Amid initial international outcry at Erdogan’s plan to obliterate a significant area of Rojava, and the myriad unconscionable human consequences that would inevitably result, the Turkish leader  very predictably threatened to open the doors and send 3.6 million Syrian refugees to Europe if he didn’t get his own way.  It was here, at this very moment, that the EU had the perfect opportunity to respond with a simple “do it – do it, but you will not launch an illegal offensive on Syria”.

However, rather than take up the mantle for human rights, the EU instead chose to slither back under the EU-Turkey deal, protecting itself from the imagined flood of Syrian refugees Erdogen had wielded so effectively. As right-wing populism and neoliberal governments currently steer the EU ship, all sense of rationality, perspective and human obligation has been lost. Though the threat was of 3.6 million refugees, most estimates place the number at 2.8 million. Even if we take Erdogan’s figure however, the EU had no reason to bow under this assumed pressure. The combined population of Belgium, Austria, Cyprus, Finland, France, Germany, Ireland, Switzerland, Iceland, Norway, the UK, Sweden, Spain, Portugal, the Netherlands, Malta and Luxembourg is a little over approximately 353 million. 3.6 million refugees would be a drop in the ocean among a population of this size, if only the political will were present within the EU for each country to absorb a certain percentage of these refugees.
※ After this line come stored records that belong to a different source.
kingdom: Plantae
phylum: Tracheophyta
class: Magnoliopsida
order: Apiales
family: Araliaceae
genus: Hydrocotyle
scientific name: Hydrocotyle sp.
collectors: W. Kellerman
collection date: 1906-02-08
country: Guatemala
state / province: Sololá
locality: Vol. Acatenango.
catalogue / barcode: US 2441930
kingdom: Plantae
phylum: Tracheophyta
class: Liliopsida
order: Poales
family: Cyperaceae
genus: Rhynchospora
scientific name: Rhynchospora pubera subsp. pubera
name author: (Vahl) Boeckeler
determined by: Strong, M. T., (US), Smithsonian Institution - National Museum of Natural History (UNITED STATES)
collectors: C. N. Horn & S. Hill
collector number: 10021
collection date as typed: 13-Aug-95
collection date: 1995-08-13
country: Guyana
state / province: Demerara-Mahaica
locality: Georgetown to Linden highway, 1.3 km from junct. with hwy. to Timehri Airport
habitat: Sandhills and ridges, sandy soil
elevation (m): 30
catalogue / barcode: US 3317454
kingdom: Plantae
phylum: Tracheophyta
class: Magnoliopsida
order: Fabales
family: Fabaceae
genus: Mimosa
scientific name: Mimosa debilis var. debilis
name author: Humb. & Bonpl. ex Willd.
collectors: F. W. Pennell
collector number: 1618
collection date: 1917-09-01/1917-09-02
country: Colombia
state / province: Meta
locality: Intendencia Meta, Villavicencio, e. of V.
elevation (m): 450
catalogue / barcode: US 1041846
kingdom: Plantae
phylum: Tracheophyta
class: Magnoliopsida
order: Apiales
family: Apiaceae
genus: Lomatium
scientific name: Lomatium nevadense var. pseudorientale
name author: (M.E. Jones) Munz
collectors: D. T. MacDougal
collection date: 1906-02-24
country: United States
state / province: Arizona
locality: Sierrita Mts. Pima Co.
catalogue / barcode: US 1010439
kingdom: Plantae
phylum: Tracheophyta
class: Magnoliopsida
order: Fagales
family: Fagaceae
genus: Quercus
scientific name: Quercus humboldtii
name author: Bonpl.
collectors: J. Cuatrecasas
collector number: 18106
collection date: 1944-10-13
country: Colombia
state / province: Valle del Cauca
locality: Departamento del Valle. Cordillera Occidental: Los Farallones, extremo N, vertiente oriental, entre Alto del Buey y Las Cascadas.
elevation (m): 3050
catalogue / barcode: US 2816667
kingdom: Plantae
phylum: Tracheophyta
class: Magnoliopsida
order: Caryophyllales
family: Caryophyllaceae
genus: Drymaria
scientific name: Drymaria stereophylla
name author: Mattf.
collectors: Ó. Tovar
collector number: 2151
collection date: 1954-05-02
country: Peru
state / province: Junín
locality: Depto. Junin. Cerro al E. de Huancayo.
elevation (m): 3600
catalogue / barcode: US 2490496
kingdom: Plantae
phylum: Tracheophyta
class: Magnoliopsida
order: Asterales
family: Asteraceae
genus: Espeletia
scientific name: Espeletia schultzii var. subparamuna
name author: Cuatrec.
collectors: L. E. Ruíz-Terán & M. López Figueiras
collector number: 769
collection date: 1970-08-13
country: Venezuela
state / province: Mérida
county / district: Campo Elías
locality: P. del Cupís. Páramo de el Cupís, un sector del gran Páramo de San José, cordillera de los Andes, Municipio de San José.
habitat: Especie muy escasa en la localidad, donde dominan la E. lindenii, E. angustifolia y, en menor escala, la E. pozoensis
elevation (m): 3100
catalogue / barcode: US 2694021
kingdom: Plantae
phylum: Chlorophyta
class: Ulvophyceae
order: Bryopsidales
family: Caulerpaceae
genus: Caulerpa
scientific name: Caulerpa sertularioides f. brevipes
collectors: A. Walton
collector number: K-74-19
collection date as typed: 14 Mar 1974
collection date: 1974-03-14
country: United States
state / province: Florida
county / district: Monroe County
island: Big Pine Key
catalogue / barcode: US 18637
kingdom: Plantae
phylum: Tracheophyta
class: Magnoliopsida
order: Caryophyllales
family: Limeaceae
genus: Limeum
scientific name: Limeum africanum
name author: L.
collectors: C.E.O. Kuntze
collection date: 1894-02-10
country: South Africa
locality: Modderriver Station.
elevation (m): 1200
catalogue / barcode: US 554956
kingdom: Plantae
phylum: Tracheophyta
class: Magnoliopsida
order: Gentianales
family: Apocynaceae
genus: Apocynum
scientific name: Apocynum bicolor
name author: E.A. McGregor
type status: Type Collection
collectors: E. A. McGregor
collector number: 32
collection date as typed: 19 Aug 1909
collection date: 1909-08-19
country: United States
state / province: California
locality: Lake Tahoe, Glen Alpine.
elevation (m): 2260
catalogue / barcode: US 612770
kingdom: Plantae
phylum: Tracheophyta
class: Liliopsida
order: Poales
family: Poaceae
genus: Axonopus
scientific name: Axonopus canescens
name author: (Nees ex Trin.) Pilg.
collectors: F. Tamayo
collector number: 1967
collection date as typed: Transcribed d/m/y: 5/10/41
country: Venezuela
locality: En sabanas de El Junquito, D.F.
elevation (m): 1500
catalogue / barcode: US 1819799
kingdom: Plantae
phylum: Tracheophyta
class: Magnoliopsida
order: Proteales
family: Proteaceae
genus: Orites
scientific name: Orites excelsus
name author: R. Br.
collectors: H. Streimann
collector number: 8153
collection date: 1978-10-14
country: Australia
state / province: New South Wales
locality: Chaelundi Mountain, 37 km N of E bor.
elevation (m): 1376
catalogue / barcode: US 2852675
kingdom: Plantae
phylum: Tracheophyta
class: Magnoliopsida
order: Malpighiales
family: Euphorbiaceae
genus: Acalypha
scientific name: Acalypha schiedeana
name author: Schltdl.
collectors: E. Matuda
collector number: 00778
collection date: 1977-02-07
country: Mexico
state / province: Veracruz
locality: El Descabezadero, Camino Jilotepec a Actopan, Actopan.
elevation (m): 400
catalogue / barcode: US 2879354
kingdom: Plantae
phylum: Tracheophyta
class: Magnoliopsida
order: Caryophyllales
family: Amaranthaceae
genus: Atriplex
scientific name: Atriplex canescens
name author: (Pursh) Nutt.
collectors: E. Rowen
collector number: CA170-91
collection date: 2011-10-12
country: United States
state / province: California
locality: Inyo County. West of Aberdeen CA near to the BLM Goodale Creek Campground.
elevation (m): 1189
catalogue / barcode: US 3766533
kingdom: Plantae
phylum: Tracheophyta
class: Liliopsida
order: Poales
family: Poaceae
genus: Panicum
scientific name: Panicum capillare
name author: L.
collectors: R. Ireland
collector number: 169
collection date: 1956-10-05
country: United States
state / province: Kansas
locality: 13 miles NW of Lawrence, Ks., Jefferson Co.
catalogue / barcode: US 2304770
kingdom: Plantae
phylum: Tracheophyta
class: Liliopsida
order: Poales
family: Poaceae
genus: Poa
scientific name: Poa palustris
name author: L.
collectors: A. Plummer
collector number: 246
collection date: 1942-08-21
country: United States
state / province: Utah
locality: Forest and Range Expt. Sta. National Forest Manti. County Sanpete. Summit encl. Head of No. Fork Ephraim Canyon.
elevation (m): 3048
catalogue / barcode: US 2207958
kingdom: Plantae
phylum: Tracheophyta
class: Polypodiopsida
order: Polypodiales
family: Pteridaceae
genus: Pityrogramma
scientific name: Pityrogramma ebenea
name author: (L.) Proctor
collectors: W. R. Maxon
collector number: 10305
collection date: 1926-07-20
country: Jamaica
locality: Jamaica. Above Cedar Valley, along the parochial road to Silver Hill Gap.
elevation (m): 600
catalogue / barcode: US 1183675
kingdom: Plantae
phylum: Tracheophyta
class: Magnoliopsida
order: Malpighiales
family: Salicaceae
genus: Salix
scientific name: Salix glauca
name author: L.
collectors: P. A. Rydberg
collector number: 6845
With the reality of an ageing European population, refugees have been demonstrated again and again to benefit the economy, to rejuvenate aging communities, to inject life and diversity into stagnating towns and urban areas. So why did the EU allow Erdogan to walk all over it, trampling international human rights and humanitarian law in the process? Why is nobody holding the EU accountable for the very direct role it has played in the current situation in Rojava?

Karte Syrien EN

 

Erdogan and the Turkish states’ persecution of the Kurds is well documented, so when he tried to justify his creation of the farcical ‘safe zone’ within the sovereign territory of a different country on the premise that he didn’t want the YPG or YPJ within twenty miles of the Turkish border, his warmongering histrionics should have been squashed immediately by the international community. In fact, his pre-delineated limit has already (unsurprisingly) been expanded in practice, with Turkey’s incursion already moving deeper into Syria than twenty miles.

An additional layer of flagrant disregard for international law and the lives of refugees has been demonstrated through Erdogan’s assertion that he will resettle Syrian refugees currently residing in Turkey within his constructed safe zone. Thus, as the EU offers surreptitious support to Turkey, the rights of refugees are being further stripped away. Given the fact that Kurdish SDF forces have had to reluctantly make a deal with the Assad-shaped devil for their survival, any refugees who fled Assad’s regime will be placed in grave danger. Much as the EU has employed its policy of deterrence to such an extent that it is willing to let traumatized refugees suffer destitution as the only alternative to returning to homes where death stalks them, and its refusal to open routes of safe passage has seen tens of thousands of refugees drown at sea, it seems the EU is also happy to turn a blind eye to all that Erdogan proposes to do, provided it remains relatively out of sight and completely outside of EU territory.

The complicity of the EU in these acts is astounding – the media’s silence on the matter, even more so.

 

Author’s note:

While I am extremely critical of the EU in many respects, particularly EU disregard for refugees, I truly believe that we should try our hardest to remain. Between thinly veiled Conservative racist polices and the rampant right wing populism marauding across Europe, it is evident that allowing the UK to leave the EU under a Conservative government is the worst thing we can do. Such a scenario would see us consigning ourselves to institutionalized disregard for anybody except the wealthy elite in the UK, whilst being unable to influence EU policies from within. We must vote in the forthcoming elections on the principles of solidarity, humanity and empathy and push for these values to be reinstated within the EU.